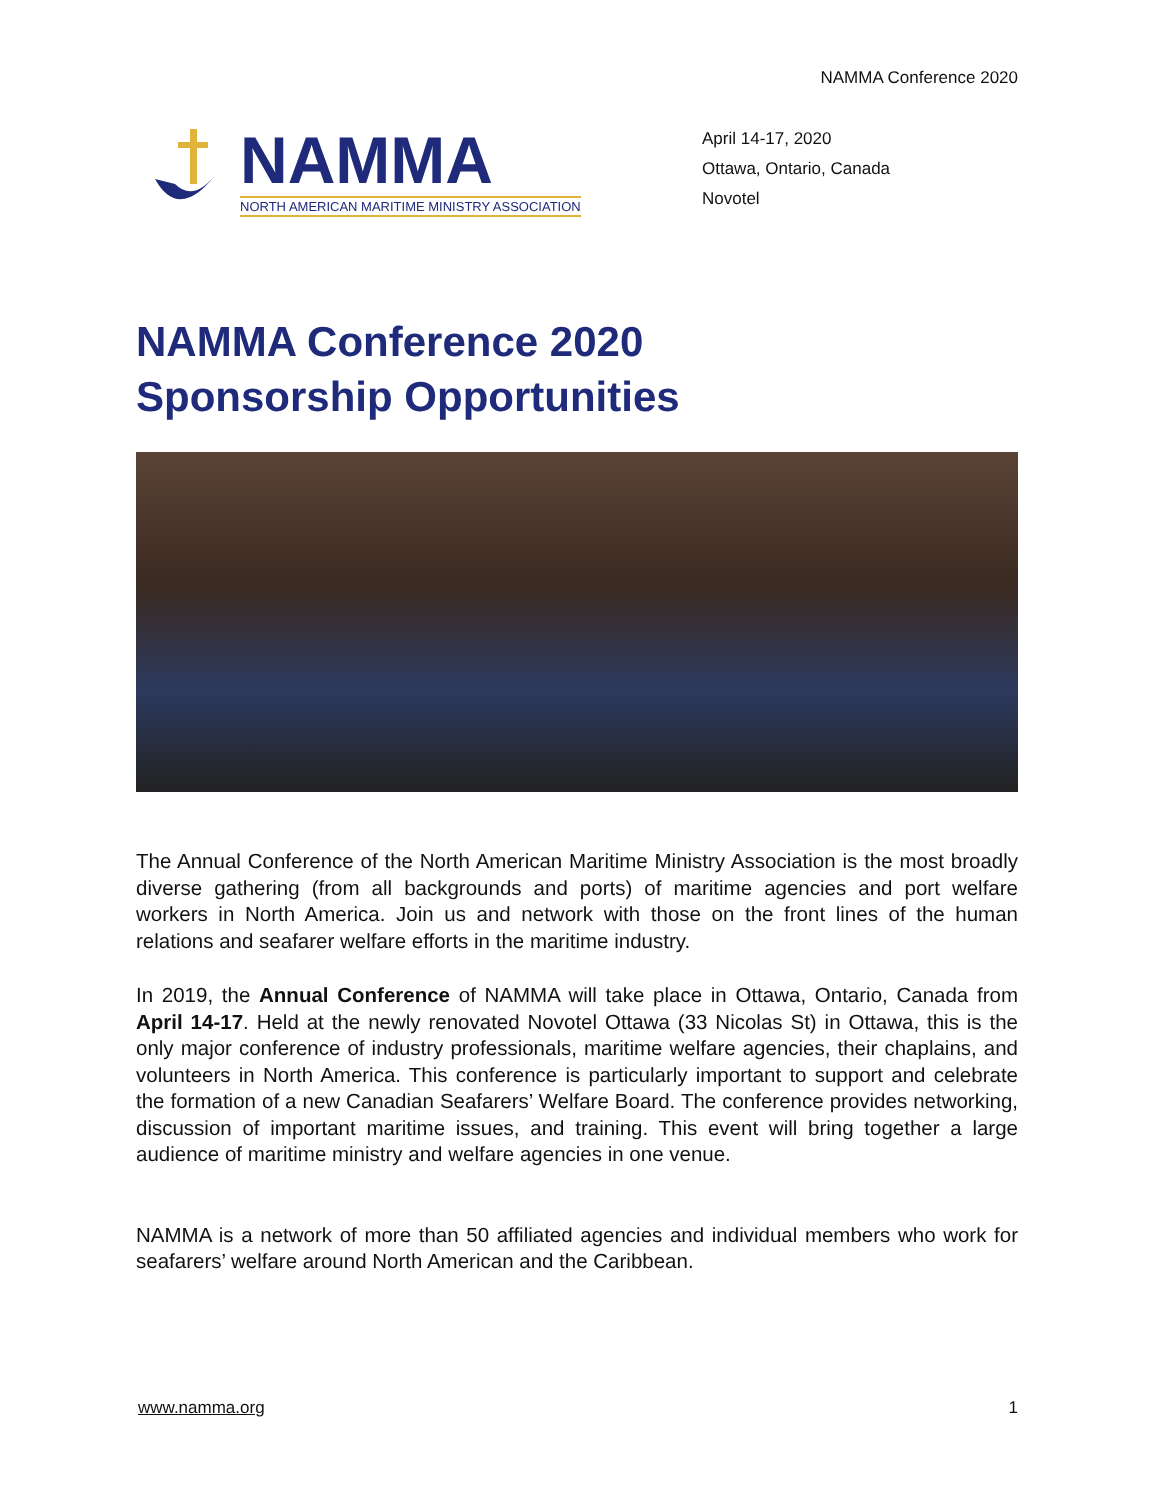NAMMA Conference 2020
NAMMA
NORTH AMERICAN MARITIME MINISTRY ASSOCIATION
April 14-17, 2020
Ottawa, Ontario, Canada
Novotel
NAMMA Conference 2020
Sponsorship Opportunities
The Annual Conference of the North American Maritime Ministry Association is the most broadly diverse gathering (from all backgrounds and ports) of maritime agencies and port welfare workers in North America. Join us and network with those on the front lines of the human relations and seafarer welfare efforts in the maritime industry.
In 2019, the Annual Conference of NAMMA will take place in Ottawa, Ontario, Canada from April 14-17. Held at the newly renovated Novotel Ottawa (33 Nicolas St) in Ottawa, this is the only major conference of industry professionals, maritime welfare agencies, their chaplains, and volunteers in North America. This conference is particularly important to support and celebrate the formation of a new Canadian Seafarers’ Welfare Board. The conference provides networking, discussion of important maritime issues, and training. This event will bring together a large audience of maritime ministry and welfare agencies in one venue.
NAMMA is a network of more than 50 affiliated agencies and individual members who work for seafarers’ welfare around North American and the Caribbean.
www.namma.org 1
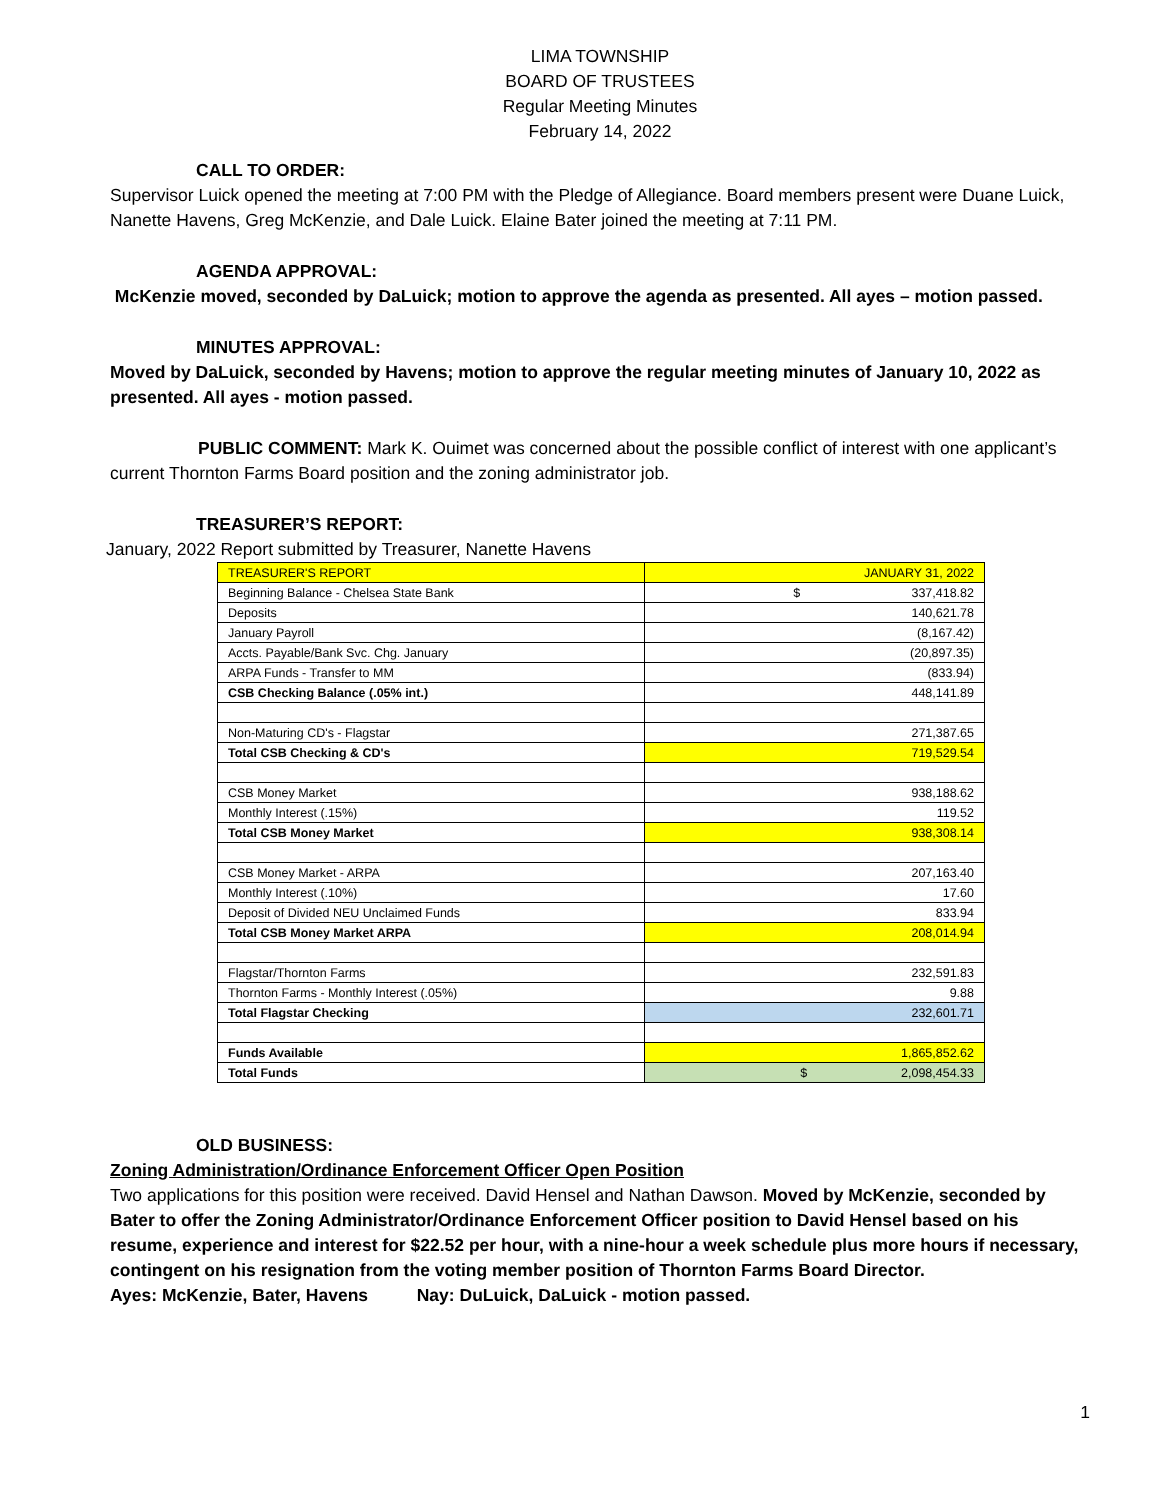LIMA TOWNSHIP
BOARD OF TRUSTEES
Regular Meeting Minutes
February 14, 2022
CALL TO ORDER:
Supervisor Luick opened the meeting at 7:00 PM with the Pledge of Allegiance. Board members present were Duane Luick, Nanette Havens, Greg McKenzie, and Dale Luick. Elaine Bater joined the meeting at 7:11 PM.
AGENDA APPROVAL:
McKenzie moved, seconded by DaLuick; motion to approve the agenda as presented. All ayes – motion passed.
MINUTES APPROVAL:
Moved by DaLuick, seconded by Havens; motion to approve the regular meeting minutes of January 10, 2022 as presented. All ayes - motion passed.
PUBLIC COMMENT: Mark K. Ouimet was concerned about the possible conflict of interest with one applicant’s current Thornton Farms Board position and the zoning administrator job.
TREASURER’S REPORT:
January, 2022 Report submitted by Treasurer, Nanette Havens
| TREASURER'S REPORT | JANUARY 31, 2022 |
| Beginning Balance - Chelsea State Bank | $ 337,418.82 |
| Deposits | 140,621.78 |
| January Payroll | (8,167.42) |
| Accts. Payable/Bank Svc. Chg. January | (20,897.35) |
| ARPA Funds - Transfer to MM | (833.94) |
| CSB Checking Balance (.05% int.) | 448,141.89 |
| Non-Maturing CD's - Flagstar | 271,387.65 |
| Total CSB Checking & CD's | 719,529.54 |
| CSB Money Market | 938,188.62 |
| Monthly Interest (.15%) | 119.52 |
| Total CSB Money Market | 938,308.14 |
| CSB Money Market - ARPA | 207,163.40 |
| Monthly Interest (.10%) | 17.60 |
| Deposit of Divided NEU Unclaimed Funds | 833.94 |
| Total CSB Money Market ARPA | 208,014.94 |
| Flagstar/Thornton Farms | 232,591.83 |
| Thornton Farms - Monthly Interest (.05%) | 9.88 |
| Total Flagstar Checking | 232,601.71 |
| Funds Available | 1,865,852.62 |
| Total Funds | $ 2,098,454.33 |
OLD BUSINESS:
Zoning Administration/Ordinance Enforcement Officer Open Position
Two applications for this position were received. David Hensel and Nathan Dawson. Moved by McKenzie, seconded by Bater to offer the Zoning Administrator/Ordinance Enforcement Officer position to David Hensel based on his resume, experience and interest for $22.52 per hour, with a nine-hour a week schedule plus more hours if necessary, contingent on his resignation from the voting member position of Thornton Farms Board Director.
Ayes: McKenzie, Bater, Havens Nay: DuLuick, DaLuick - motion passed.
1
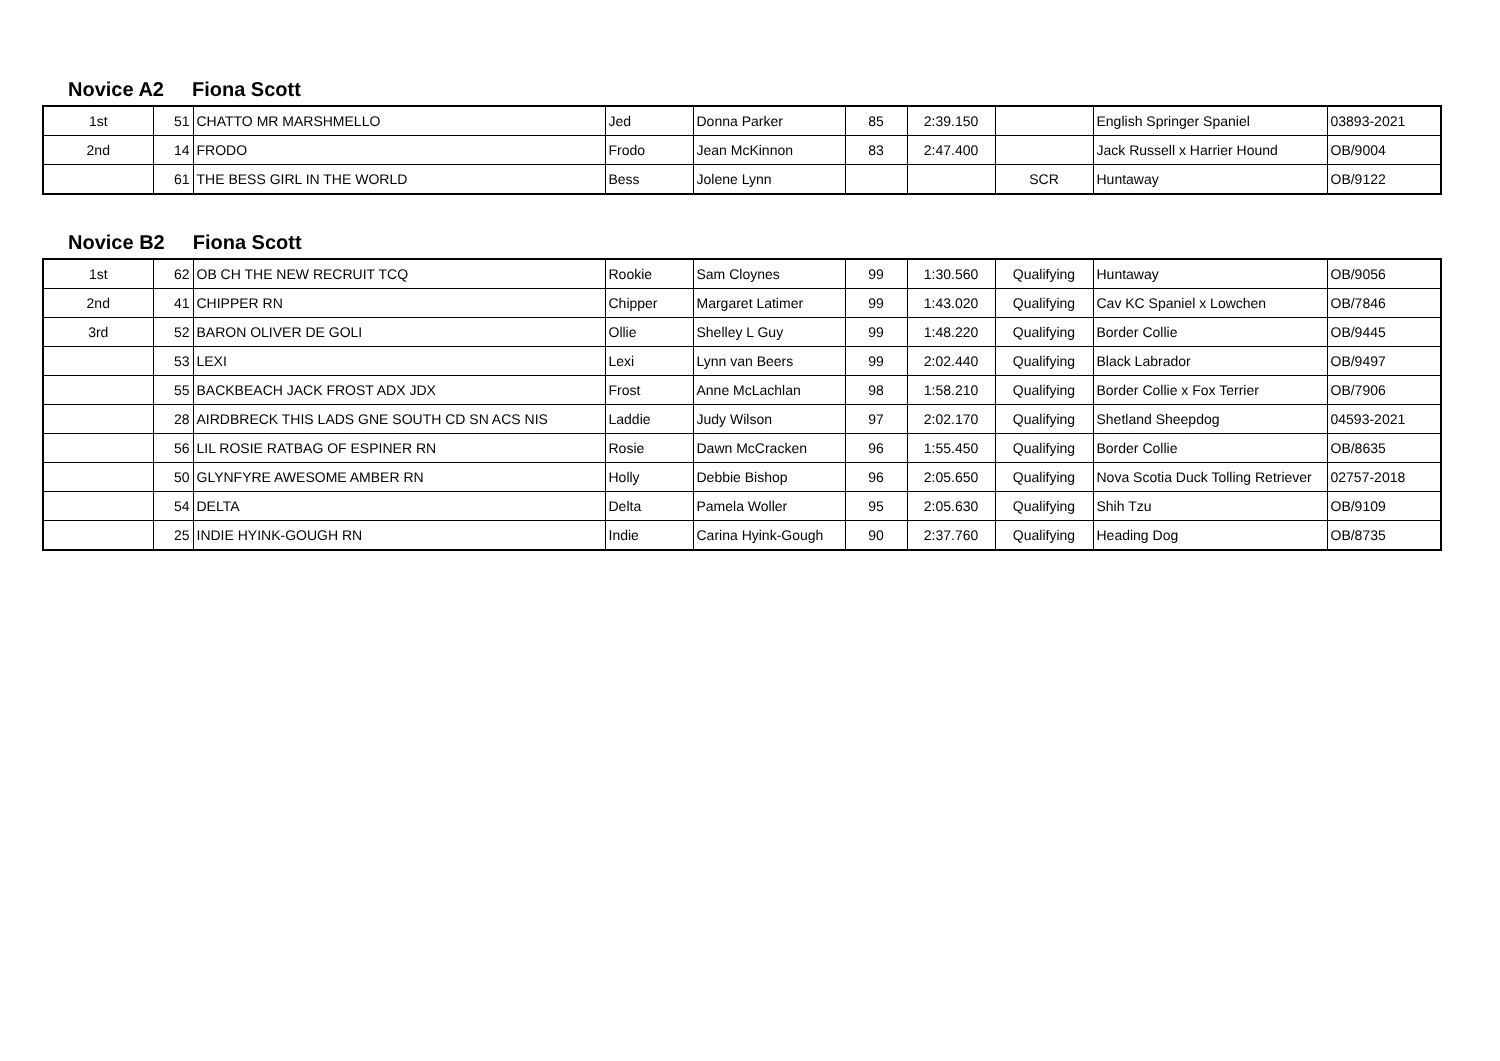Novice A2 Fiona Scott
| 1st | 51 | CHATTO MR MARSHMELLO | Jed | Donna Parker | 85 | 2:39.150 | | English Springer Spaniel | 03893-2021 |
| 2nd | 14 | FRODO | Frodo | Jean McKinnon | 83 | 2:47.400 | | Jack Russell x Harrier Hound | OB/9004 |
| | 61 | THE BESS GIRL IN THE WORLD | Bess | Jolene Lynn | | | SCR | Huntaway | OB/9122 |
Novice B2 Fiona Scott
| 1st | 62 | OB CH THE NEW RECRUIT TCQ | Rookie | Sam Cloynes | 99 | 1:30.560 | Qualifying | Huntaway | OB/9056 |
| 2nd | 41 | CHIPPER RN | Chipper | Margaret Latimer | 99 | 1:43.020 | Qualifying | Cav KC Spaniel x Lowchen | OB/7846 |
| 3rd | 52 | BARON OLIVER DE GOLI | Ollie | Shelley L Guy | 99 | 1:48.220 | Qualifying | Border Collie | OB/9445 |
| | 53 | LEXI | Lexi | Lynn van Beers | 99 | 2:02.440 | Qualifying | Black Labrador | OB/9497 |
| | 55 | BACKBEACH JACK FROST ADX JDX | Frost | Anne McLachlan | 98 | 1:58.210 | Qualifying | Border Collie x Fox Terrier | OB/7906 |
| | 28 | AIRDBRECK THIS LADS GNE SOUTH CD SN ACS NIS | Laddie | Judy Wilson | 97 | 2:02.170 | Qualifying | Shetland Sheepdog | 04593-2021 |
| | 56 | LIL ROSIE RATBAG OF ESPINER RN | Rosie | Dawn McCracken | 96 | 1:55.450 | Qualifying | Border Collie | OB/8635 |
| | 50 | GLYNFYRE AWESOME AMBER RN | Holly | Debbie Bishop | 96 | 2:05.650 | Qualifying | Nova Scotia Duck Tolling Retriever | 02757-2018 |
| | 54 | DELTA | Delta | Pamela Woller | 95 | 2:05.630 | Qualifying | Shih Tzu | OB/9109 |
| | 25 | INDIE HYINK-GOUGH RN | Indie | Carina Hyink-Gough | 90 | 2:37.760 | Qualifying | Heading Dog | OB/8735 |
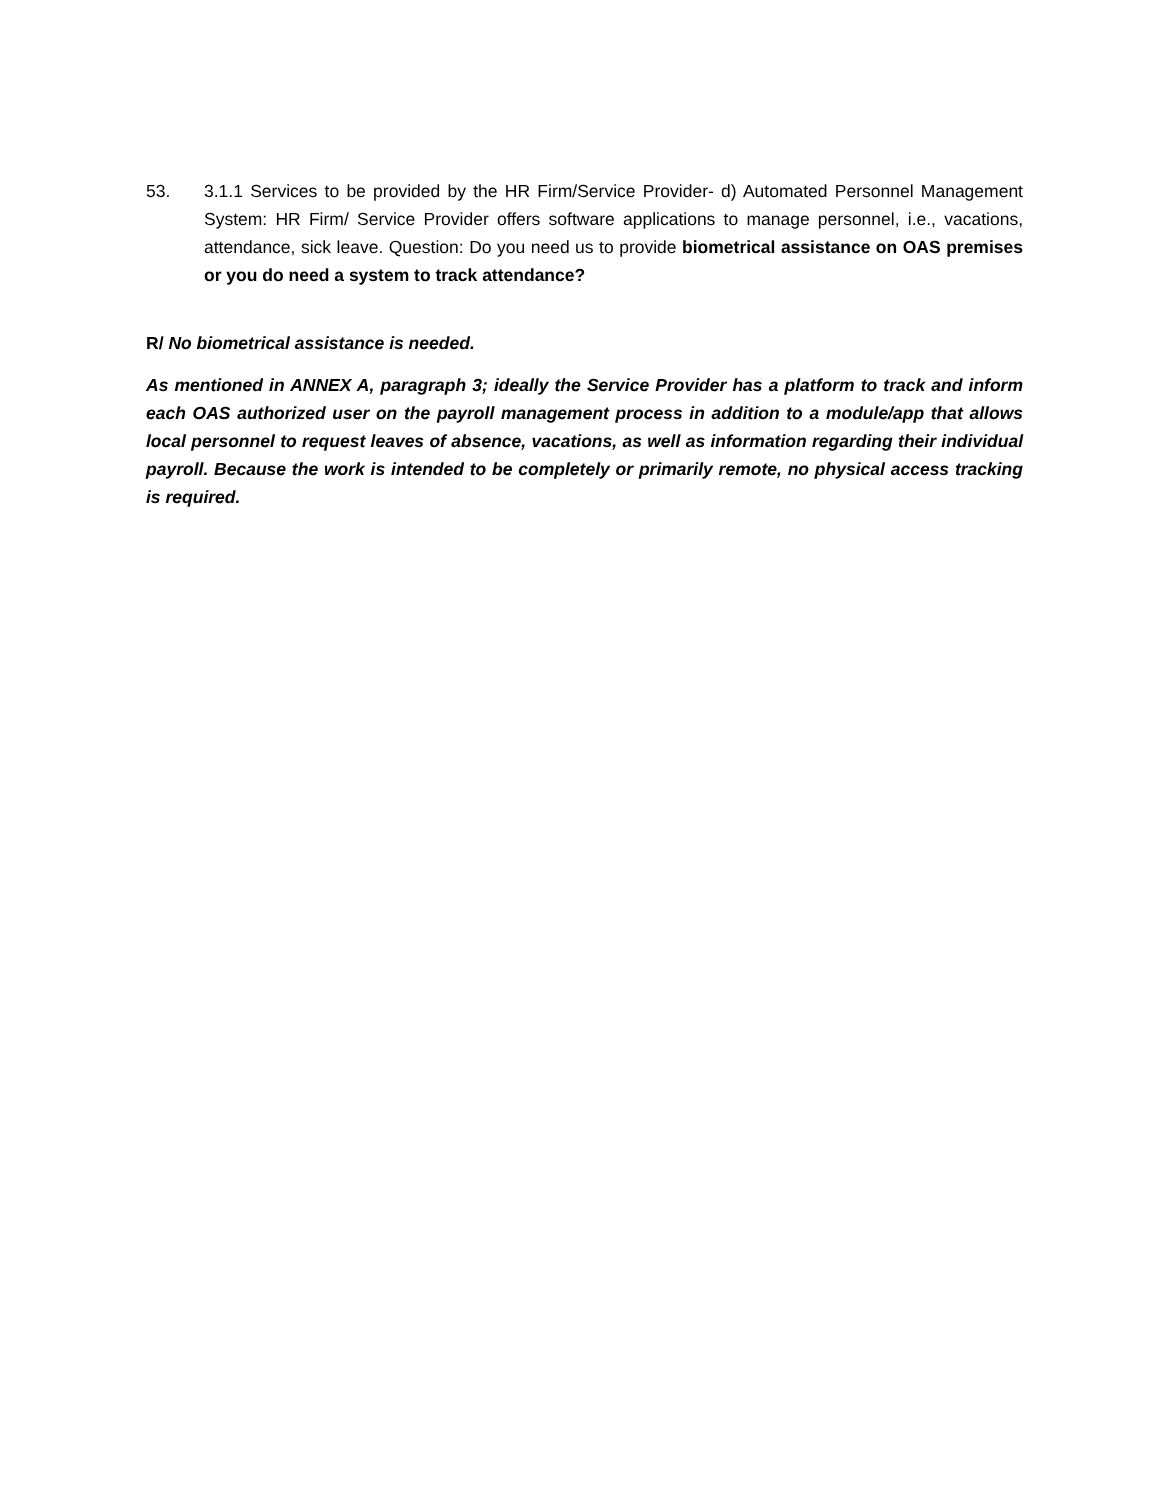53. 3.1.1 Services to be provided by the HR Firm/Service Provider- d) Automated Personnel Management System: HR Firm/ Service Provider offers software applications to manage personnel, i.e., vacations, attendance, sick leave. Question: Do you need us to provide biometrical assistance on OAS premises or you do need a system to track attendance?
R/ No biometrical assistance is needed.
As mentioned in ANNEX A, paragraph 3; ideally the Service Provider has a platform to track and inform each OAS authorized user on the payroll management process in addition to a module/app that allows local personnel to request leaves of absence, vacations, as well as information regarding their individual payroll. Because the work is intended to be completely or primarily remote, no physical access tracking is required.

Instruction
Go through the lines above. Select every one that has the string "individual".

Your solution
NAMMA is a network of more than 50 affiliated agencies and individual members who work for seafarers’ welfare around North American and the Caribbean.
As mentioned in ANNEX A, paragraph 3; ideally the Service Provider has a platform to track and inform each OAS authorized user on the payroll management process in addition to a module/app that allows local personnel to request leaves of absence, vacations, as well as information regarding their individual payroll. Because the work is intended to be completely or primarily remote, no physical access tracking is required.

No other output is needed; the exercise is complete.